The Golden State Warriors extended their winning streak to six over the Cleveland Cavaliers after their Game 1 rout in the NBA Finals.
OAKLAND — Steve Kerr gathered the Warriors in the middle of the court at Quicken Loans Arena and fixed his stare on Steph Curry. It was the morning of Jan. 18, and Golden State had lost two nights earlier in Detroit, after falling three nights before that in Denver. This was as close as the Warriors would come to regular-season distress, and scrutiny was amplified by a sound bite from Curry, delivered as the Dubs returned to the site of their championship bash in Cleveland: “Hopefully,” Steph told reporters, “it still smells a little bit like champagne.”
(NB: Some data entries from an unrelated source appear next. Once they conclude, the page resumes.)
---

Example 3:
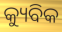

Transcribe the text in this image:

କ୍ୟୁବିକ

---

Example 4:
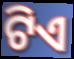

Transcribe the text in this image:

ଟିଏ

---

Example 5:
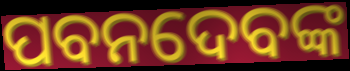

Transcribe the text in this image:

ପବନଦେବଙ୍କ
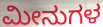
ಮೀನುಗಳ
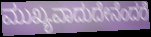
ಮುಖ್ಯವಾದುದೇನೆಂದರೆ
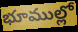
భూముల్లో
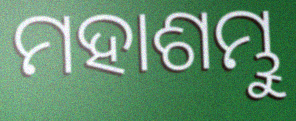
ମହାଶମ୍ଭୁ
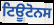
ਟਿਊਟੋਨਸ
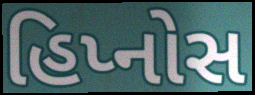
હિપ્નોસ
Kerr was technically on leave at the time, suffering from the debilitating headaches caused by a spinal fluid leak. But he was traveling with the team, and Curry’s crack stirred him to speak after shootaround. “Steph, I heard about what you said,” Kerr began, according to a witness. Players tensed at center court, bracing for a rebuke. “And I liked it. You should want to smell your champagne. But there’s a good chance we’re going to see this team again and we need to send a message tonight.”
The Warriors won by 34 points, a blowout that prompted an overhaul. In the ensuing four-and-a-half months much changed in Cleveland—David Blatt fired, Channing Frye acquired, lineups downsized—while nothing fundamental changed at all in Golden State. The Warriors remained essentially the same crew that beat the Cavaliers three straight times to close last year’s Finals and twice more this season.
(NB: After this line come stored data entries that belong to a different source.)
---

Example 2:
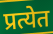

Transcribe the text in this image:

प्रत्येत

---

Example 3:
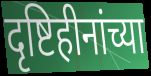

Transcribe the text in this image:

दृष्टिहीनांच्या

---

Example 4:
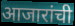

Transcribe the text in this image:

आजारांची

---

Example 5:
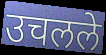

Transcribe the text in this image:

उचलले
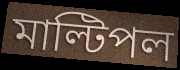
মাল্টিপল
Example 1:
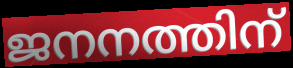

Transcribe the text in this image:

ജനനത്തിന്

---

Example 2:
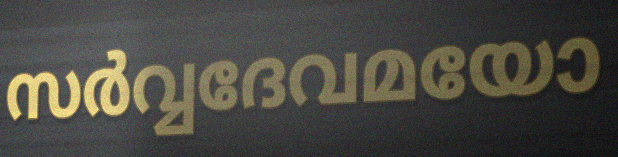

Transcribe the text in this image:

സർവ്വദേവമയോ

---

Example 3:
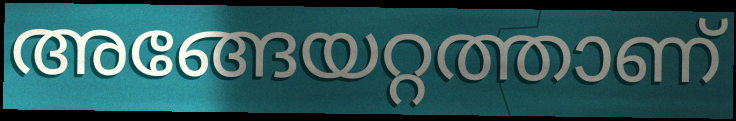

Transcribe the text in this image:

അങ്ങേയറ്റത്താണ്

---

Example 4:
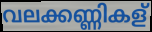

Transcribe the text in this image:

വലക്കണ്ണികള്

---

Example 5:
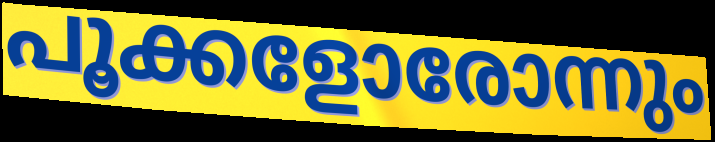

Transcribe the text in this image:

പൂക്കളോരോന്നും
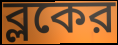
ব্লকের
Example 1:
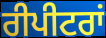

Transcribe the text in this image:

ਰੀਪੀਟਰਾਂ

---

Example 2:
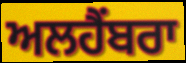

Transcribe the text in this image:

ਅਲਹੈਂਬਰਾ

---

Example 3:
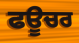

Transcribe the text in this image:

ਫਊਚਰ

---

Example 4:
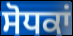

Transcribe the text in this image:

ਸੋਧਕਾਂ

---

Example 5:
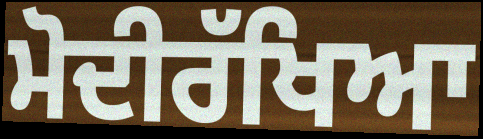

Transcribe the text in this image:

ਮੋਦੀਰੱਖਿਆ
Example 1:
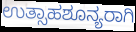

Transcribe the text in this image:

ಉತ್ಸಾಹಶೂನ್ಯರಾಗಿ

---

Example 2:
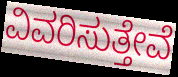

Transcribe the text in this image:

ವಿವರಿಸುತ್ತೇವೆ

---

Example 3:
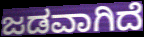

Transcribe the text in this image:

ಜಡವಾಗಿದೆ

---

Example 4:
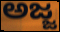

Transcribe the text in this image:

ಅಜ್ಜ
They ran the streak to six Thursday night, in a 104–89 victory at Oracle Arena that confronted the Cavs with a sickening question. What if, despite all their impressive upgrades, they still haven’t narrowed the gap? It didn’t matter that that they entered the Finals with nearly a week’s rest, that Kyrie Irving and Kevin Love were healthy, that Steph Curry and Klay Thompson couldn’t splash. It didn’t matter that Timofey Mozgov was on the bench and J.R. Smith was behind the arc and they could go big or small. The Warriors find a way, against everybody, but especially against Cleveland. Kerr scarcely needs a whiteboard, which he karate-chopped in half during a sideline tantrum that made Draymond Green beam.
This was the 2015 Finals, continued, set to the same rollicking backdrop of yellow tees and sing-song chants. Again, Curry and Thompson were ragged to start, and again Golden State found reinforcements elsewhere. Andre Iguodala, reigning Finals MVP, kept filling the box score and stripping LeBron James. Shaun Livingston scored 20 points. Leandro Barbosa added 11. That won’t happen again, but neither will Curry and Thompson score just three buckets apiece in the first 45 minutes.
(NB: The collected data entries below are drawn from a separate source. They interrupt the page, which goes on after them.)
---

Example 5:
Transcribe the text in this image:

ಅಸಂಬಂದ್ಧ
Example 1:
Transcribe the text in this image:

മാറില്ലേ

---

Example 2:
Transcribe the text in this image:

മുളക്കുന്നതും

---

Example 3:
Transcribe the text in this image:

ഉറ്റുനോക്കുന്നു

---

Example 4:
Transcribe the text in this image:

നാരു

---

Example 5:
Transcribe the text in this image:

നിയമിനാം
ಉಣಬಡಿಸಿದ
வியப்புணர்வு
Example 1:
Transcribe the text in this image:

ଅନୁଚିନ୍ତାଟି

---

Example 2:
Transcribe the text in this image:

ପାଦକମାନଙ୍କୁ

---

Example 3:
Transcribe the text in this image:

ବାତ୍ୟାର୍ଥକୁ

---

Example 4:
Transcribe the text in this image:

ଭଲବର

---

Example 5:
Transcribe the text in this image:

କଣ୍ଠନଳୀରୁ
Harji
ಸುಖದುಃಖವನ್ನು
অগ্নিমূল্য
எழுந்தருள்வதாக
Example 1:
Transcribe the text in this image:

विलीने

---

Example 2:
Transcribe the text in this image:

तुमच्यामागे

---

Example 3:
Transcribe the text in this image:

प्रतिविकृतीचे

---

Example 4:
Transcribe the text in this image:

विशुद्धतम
“It’s not like we have any control over them or anything,” Green said. “You can’t come out saying, ‘Oh, we beat them six in a row, we’re good.’ Absolutely not.” Kerr will remind the Warriors of last year’s Finals, when they took Game 1 from Cleveland, before coughing up the next two. But the Dubs, preternaturally confident, are even more emboldened than usual right now, for reasons having nothing to do with their recent dominance over the Cavaliers.
Surviving the seven-game opus with Oklahoma City—specifically, the endless arms of Kevin Durant, Serge Ibaka and Steven Adams—has proven to the Warriors that they can thrive in tenuous conditions and win in different ways. The Thunder tested them, rattled them and stifled their balletic ball movement. They still won, and privately, they swore this week they’d be stronger as a result.
On Thursday, they finally escaped the redwoods, and discovered a clearing against Cleveland. Curry and Thompson faltered, but not because they couldn’t find space. In a couple cases, they seemed startled to be left so open, after two weeks spent suffocated by OKC. Though Curry and Thompson misfired, the Warrior bench feasted, with Livingston in particular collecting a bushel of mid-range gimmes.
Drawing premature conclusions after Game 1 is an annual NBA tradition, but with the Warriors and Cavaliers, the body of evidence goes back farther: to January in Cleveland, to Christmas in Oakland, to Finals showdowns in both locales. Six consecutive wins is not an insignificant sample.
The Cavaliers, who inspire overreaction like no other squad, can anticipate the refrain that’s coming: Golden State has their number, as if the Warriors don’t have everybody’s number, save perhaps Oklahoma City. The Dubs won 73 games because they boast depth beyond the starting five, shooting beyond the Splash Bros, coaching beyond whiteboards. Trading for Frye, and promoting Tyronn Lue, were beneficial moves for the Cavs. But they may not be enough to blunt Golden State’s edge.
“They got to the point where they were last year and won a championship because of their whole team and their bench,” James said. “And they’re here once again in the Finals because of their whole team. So nothing has really changed.”
Amid all the chatter about champagne fumes, that was the message the Warriors sent in January, and once more in June.